> WORK TASK
Reproduce the passage of the checklist study text starting with "Published: July 2014" and going on through "favor the former.".

> EXERCISE TEXT
******

Clinically discriminating checklists versus thoroughness checklists: improving the validity of performance test scores.

Acad Med

Dr. Yudkowsky is associate professor, Department of Medical Education, and director, Dr. Allan L. and Mary L. Graham Clinical Performance Center, University of Illinois at Chicago, Chicago, Illinois. Dr. Park is assistant professor, Department of Medical Education, University of Illinois at Chicago, Chicago, Illinois. Dr. Riddle is assistant professor, Department of Medical Education, University of Illinois at Chicago, Chicago, Illinois. Ms. Palladino is a student, University of Illinois College of Pharmacy. At the time of the study she was a graduate research assistant, Department of Medical Education, University of Illinois at Chicago, Chicago, Illinois. Dr. Bordage is professor, Department of Medical Education, University of Illinois at Chicago, Chicago, Illinois.

Published: July 2014

Purpose: High-quality checklists are essential to performance test score validity. Prior research found that physical exam checklists of items that clinically discriminated between competing diagnoses provided more generalizable scores than all-encompassing thoroughness checklists. The purpose of this study was to compare validity evidence for clinically discriminating versus thoroughness checklists, hypothesizing that evidence would favor the former.

******

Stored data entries

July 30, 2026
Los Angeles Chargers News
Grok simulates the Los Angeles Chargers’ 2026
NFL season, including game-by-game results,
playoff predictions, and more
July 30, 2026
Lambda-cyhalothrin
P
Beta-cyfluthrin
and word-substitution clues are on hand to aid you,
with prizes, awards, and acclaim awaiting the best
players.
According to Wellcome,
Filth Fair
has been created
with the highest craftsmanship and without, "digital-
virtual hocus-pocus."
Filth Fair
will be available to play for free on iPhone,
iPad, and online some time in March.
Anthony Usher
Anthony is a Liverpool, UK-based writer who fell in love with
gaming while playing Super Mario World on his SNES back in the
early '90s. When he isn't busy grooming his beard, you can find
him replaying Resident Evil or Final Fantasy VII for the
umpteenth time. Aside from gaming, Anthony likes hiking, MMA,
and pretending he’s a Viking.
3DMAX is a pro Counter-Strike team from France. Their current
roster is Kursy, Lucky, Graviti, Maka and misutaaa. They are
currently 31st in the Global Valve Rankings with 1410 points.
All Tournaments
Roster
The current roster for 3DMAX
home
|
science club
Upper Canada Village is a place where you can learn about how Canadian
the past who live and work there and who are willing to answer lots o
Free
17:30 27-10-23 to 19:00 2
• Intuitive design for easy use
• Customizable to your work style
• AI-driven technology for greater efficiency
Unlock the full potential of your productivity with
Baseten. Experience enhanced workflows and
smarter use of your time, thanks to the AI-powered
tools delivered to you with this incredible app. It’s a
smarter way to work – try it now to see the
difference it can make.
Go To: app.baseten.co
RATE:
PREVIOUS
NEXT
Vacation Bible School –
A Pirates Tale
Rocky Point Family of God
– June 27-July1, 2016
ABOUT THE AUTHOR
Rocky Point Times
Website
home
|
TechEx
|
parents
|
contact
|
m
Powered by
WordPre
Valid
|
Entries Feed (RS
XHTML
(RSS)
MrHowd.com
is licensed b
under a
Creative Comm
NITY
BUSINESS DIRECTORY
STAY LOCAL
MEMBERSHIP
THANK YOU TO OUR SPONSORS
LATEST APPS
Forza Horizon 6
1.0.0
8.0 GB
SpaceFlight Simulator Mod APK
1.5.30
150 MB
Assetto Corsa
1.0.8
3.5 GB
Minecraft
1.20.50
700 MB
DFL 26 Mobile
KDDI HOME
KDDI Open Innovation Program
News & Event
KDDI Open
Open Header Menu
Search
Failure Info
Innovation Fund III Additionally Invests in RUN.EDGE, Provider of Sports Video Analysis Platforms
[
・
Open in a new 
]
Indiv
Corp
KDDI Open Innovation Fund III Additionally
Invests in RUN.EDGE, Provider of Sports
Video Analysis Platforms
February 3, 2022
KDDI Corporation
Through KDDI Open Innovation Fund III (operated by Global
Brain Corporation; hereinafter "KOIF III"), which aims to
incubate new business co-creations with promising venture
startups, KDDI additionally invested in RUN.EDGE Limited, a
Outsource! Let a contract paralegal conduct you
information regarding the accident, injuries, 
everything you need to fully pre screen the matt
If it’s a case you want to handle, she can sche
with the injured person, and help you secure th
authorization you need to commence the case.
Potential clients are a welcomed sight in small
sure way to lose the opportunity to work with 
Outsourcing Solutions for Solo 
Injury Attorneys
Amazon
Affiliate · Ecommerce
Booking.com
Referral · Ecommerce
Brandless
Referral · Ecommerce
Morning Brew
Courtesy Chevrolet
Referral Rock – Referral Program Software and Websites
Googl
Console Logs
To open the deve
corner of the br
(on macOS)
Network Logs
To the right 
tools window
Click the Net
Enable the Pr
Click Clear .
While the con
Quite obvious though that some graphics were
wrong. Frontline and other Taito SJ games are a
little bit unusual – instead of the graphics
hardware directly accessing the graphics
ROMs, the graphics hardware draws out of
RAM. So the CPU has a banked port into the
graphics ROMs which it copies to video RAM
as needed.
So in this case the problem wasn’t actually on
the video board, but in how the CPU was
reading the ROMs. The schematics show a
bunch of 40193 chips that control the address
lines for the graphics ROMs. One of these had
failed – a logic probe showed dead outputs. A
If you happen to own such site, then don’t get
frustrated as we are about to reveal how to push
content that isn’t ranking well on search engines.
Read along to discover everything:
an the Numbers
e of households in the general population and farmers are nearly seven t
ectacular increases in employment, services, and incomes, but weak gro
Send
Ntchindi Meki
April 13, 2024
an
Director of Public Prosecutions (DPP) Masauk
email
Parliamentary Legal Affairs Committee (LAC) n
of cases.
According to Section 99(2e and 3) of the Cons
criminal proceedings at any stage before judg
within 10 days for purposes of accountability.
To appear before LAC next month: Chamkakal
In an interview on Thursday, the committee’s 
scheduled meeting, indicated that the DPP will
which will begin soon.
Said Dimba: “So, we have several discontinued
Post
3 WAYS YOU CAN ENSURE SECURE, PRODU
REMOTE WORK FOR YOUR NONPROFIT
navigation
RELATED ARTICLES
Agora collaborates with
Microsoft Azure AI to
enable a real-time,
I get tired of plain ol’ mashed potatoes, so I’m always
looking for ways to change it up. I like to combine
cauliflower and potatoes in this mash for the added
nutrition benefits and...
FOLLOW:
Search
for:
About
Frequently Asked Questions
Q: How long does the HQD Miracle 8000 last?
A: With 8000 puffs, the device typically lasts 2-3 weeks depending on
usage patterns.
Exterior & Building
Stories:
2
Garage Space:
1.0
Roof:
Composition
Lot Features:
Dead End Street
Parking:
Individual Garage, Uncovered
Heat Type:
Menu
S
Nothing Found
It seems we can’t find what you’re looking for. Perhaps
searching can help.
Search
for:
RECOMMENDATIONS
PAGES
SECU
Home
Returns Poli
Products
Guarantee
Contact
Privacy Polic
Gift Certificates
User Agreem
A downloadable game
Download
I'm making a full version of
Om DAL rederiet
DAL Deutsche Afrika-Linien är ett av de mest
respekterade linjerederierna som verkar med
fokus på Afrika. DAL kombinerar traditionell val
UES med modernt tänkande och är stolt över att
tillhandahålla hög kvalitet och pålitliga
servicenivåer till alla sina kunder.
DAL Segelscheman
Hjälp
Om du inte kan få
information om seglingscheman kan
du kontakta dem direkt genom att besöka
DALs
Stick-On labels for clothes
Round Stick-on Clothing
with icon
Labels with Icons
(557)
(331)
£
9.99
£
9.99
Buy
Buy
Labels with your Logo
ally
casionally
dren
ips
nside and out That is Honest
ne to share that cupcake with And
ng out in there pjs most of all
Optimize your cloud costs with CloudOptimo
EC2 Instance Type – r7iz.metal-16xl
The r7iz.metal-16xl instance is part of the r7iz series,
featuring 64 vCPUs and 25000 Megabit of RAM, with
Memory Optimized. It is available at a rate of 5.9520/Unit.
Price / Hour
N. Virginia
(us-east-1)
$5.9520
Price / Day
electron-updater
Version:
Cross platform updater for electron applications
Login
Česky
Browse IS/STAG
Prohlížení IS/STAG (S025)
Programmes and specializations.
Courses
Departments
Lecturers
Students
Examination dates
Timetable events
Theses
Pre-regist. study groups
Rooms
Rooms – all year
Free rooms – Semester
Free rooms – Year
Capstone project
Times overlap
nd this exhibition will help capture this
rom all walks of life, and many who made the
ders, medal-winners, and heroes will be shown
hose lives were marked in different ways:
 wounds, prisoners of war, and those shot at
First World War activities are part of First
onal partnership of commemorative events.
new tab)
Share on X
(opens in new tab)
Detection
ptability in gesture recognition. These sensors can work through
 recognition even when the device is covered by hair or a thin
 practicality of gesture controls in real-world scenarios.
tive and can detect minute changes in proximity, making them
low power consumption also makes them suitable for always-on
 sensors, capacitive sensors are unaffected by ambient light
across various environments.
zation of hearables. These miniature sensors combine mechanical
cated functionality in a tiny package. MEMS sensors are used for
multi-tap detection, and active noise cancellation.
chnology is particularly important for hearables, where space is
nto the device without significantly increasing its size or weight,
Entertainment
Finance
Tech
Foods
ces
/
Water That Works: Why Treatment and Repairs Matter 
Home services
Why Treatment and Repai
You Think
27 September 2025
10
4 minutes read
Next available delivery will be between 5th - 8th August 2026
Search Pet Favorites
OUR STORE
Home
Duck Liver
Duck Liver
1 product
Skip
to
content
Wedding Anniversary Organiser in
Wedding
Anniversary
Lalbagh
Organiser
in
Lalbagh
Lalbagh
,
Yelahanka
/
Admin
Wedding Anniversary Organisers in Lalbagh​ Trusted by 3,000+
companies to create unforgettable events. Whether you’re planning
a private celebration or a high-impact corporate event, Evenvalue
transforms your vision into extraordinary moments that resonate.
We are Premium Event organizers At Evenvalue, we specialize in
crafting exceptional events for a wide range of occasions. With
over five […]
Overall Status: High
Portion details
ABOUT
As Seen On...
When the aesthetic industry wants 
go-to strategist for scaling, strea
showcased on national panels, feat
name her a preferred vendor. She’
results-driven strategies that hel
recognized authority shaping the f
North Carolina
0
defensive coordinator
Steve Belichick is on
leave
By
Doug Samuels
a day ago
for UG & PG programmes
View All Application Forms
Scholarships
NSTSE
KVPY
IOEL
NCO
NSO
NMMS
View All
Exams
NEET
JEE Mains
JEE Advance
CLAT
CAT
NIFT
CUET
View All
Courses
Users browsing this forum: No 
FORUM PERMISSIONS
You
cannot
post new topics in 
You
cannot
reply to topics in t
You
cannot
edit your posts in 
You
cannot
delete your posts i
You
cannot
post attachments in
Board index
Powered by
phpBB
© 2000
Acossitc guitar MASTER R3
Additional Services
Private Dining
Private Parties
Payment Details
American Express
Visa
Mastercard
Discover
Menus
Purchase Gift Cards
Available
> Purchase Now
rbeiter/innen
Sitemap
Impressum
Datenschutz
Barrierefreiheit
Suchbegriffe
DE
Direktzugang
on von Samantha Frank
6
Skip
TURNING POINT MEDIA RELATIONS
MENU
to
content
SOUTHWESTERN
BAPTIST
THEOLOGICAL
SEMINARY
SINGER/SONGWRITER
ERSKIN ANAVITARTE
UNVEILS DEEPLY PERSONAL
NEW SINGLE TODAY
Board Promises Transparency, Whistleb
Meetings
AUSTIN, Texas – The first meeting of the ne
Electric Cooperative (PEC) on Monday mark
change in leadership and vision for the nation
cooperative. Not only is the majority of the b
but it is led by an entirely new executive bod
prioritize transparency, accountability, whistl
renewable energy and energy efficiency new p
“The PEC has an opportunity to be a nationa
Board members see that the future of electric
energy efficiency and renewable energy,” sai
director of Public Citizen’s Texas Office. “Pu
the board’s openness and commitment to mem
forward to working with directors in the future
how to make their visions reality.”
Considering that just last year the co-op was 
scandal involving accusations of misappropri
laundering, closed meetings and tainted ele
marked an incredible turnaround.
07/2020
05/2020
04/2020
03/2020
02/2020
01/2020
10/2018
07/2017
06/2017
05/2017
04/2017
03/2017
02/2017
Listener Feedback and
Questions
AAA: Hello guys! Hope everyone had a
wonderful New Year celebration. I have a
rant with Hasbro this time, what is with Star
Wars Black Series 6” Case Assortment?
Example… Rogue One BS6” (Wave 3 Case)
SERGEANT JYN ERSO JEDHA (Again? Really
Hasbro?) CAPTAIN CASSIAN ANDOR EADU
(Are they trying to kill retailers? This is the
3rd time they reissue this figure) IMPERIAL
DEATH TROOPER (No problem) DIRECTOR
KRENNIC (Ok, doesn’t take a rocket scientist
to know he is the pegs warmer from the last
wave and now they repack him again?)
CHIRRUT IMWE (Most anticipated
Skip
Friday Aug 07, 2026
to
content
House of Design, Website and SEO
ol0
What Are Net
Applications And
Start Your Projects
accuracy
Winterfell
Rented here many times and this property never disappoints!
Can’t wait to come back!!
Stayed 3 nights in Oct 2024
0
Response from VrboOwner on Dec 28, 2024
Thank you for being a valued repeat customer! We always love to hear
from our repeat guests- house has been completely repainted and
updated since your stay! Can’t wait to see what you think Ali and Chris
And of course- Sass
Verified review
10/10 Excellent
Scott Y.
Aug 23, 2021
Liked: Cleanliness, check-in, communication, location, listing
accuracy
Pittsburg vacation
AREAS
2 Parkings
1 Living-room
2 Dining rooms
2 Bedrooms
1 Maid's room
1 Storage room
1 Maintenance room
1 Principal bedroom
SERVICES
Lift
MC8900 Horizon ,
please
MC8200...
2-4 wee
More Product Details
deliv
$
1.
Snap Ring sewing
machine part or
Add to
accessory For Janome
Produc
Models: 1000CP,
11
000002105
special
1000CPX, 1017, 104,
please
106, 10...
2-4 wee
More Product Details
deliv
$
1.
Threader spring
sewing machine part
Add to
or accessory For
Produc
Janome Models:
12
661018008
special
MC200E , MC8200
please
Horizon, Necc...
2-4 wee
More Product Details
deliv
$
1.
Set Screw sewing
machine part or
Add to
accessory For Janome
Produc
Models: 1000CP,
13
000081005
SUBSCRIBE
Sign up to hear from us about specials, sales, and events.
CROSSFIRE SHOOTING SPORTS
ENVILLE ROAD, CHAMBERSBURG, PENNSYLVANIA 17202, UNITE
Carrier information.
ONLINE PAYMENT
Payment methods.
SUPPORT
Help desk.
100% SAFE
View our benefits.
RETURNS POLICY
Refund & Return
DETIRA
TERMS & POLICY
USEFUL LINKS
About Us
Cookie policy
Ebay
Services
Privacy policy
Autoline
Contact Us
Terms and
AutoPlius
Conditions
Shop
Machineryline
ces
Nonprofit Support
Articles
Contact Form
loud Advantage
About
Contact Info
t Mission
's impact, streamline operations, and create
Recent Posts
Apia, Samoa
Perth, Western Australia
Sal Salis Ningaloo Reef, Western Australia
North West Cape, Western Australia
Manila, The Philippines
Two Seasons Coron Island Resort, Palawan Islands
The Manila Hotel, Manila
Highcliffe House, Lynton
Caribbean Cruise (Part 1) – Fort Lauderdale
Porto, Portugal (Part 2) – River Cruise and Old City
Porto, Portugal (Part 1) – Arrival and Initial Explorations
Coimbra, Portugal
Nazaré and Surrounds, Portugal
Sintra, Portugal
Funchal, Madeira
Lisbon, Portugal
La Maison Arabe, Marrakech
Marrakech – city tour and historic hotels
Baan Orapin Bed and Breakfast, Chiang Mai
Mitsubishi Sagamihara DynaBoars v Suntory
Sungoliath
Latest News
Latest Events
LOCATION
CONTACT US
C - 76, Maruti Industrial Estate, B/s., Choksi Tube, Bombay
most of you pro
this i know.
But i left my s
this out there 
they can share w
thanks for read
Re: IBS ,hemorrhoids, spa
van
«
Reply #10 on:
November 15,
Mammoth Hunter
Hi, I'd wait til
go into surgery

******

> TASK ANSWER
Published: July 2014

Purpose: High-quality checklists are essential to performance test score validity. Prior research found that physical exam checklists of items that clinically discriminated between competing diagnoses provided more generalizable scores than all-encompassing thoroughness checklists. The purpose of this study was to compare validity evidence for clinically discriminating versus thoroughness checklists, hypothesizing that evidence would favor the former.